The municipality is located at the entrance to the Flaacker river valley.

==Demographics==
Dorf has a population (as of ) of . As of 2007, 6.7% of the population was made up of foreign nationals. Over the last 10 years the population has grown at a rate of 20.3%. Most of the population (As of 2000) speaks German (95.4%), with English being second most common ( 1.3%) and Serbo-Croatian being third ( 1.3%).
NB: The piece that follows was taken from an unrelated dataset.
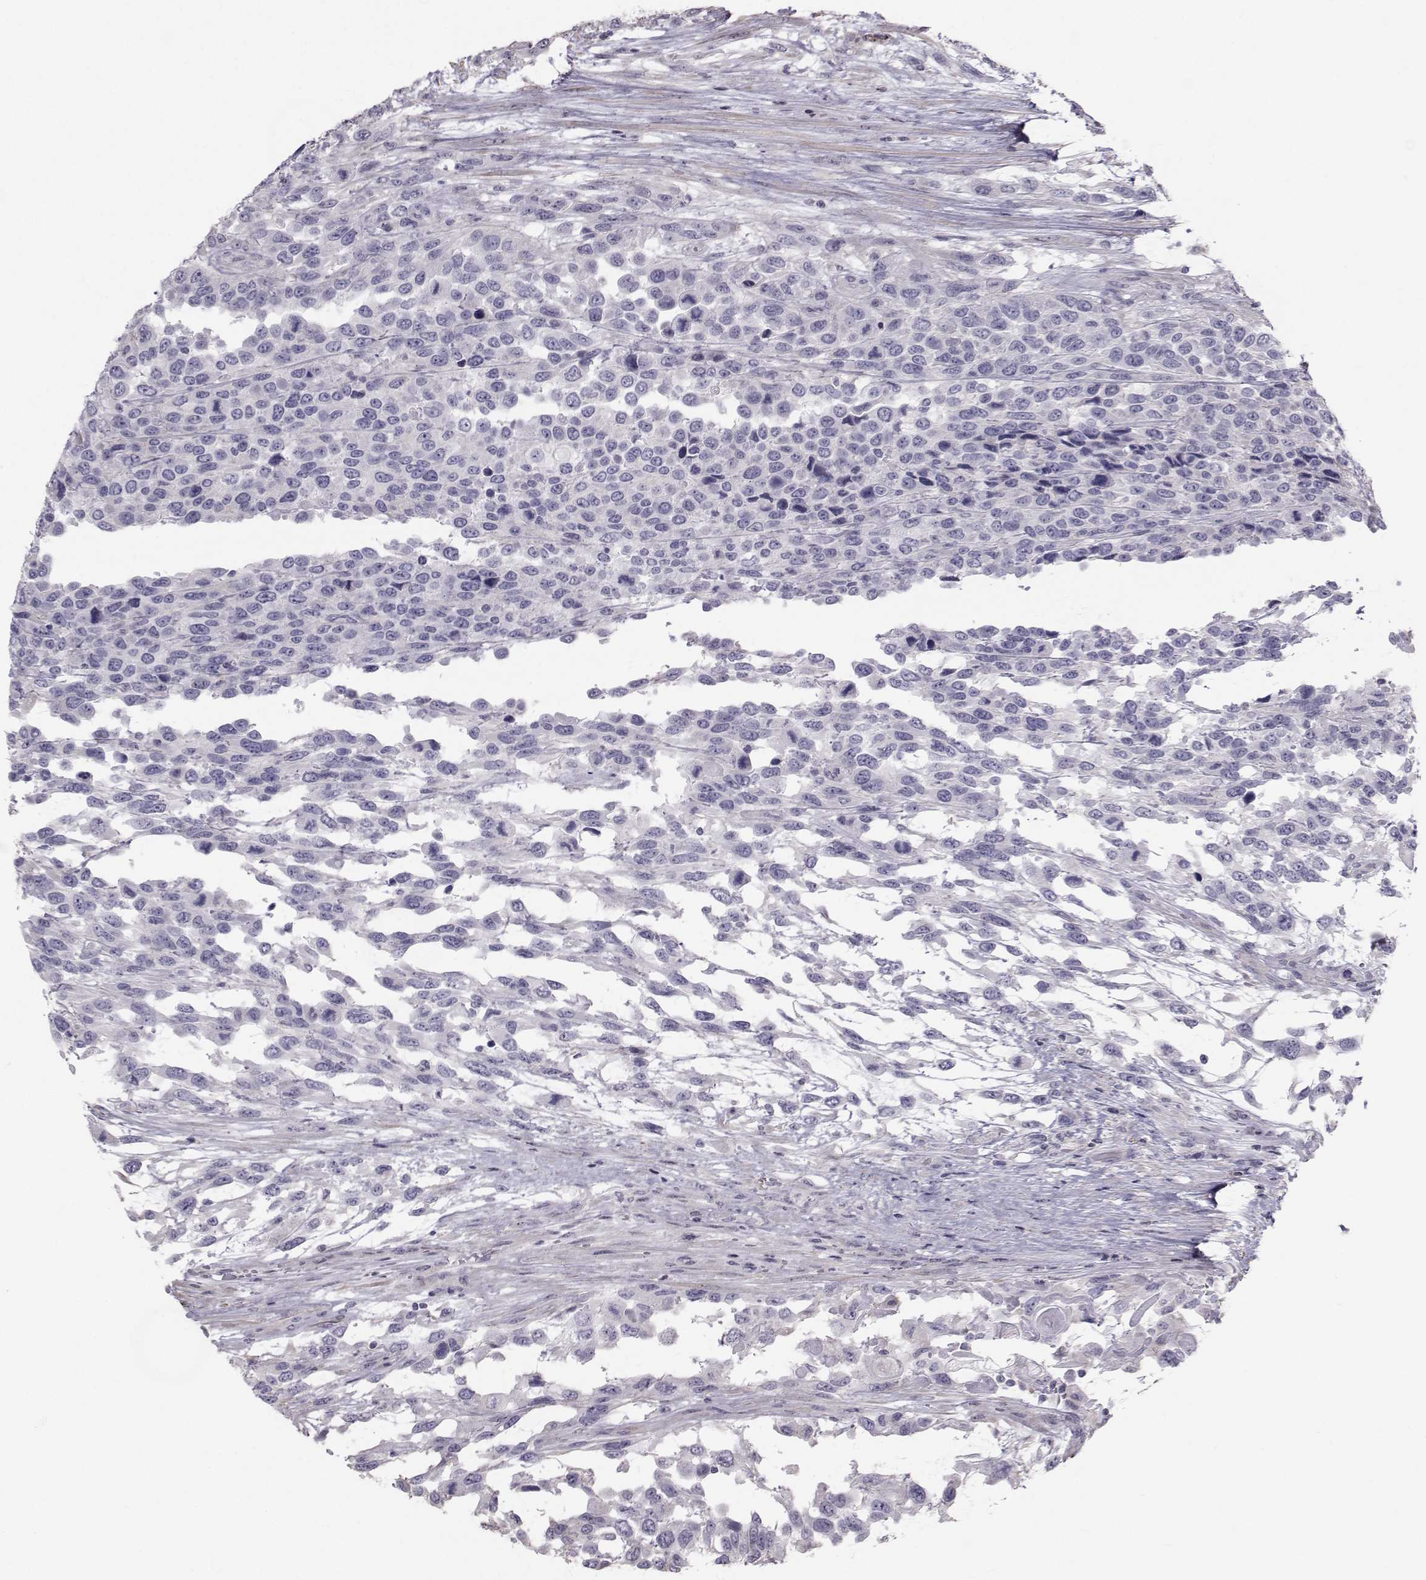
{"staining": {"intensity": "negative", "quantity": "none", "location": "none"}, "tissue": "urothelial cancer", "cell_type": "Tumor cells", "image_type": "cancer", "snomed": [{"axis": "morphology", "description": "Urothelial carcinoma, High grade"}, {"axis": "topography", "description": "Urinary bladder"}], "caption": "Urothelial carcinoma (high-grade) was stained to show a protein in brown. There is no significant expression in tumor cells.", "gene": "GARIN3", "patient": {"sex": "female", "age": 70}}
In the 2007 election the most popular party was the SVP which received 55.5% of the vote. The next three most popular parties were the SPS (9.5%), the local small left-wing parties (9%) and the CSP (8.5%).

The age distribution of the population (As of 2000) is children and teenagers (0–19 years old) make up 27.3% of the population, while adults (20–64 years old) make up 63.9% and seniors (over 64 years old) make up 8.8%. The entire Swiss population is generally well educated. In Dorf about 84.6% of the population (between age 25-64) have completed either non-mandatory upper secondary education or additional higher education (either university or a Fachhochschule).

Dorf has an unemployment rate of 1.2%. As of 2005, there were 42 people employed in the primary economic sector and about 14 businesses involved in this sector. 30 people are employed in the secondary sector and there are nine businesses in this sector. 73 people are employed in the tertiary sector, with 15 businesses in this sector.
The historical population is given in the following table:

| year | population |
|---|---|
| 1467 | 50 |
| 1634 | 187 |
| 1850 | 413 |
| 1900 | 336 |
| 1950 | 295 |
| 1970 | 280 |
| 2000 | 593 |

==Dorf in popular fiction==
- Dorf is mentioned in Jostein Gaarder's Solitaire Mystery.